Backfill 90 Days Without Blowing the Budget

backfillidempotencypartition replacethrottling

Scenario: Three weeks ago, the source team added a new column signup_channel to the events stream. You picked it up two weeks ago, and from then on, the warehouse has it populated. But for the 90 days before, the column is null. Product wants the historical period populated for cohort analysis. The naive plan, “just rerun the daily job for each of the 90 days,” would cost about 90x a normal day. Your monthly warehouse credit budget is enough for one and a half days of that. Finance will not approve more. The board meeting is in nine days.

In the interview, the question is:

Plan the backfill. What do you reprocess, what do you skip, how do you make it idempotent, and how do you keep it from killing the budget or the warehouse?


Your Task:

  1. Define what actually needs to be backfilled vs what does not.
  2. Walk through chunked, idempotent processing for the affected period.
  3. Cover throttling and how to pause/resume safely.
  4. Explain how to verify the backfill is correct before you mark it done.

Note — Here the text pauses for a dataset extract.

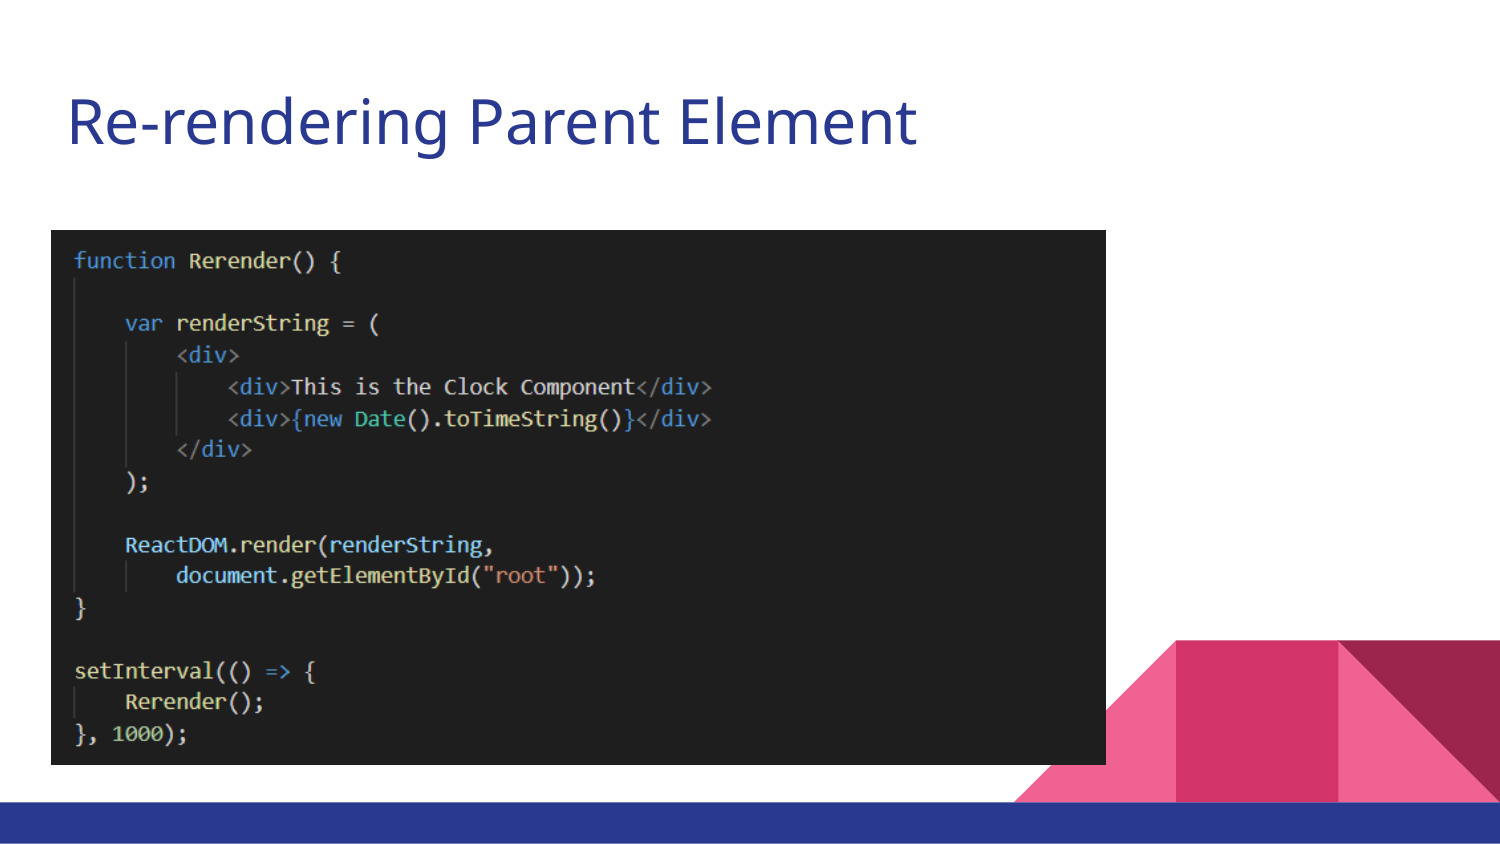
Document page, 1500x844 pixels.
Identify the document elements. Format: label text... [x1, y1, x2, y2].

picture [50, 229, 1107, 766]
title Re-rendering Parent Element [51, 67, 1449, 167]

What a Good Answer Covers:

  • The “least work needed” framing: only the affected column.
  • Partition-replace for idempotency.
  • Running the backfill in chunks (e.g., 7 days at a time).
  • Throttling against cost: stop if today’s burn exceeds N% of daily budget.
  • Resume-from-where-you-stopped, not start-over.
  • A spot-check that proves the new column matches what daily would produce.

Try the problem on your own first. Solutions are most valuable after you've struggled with it.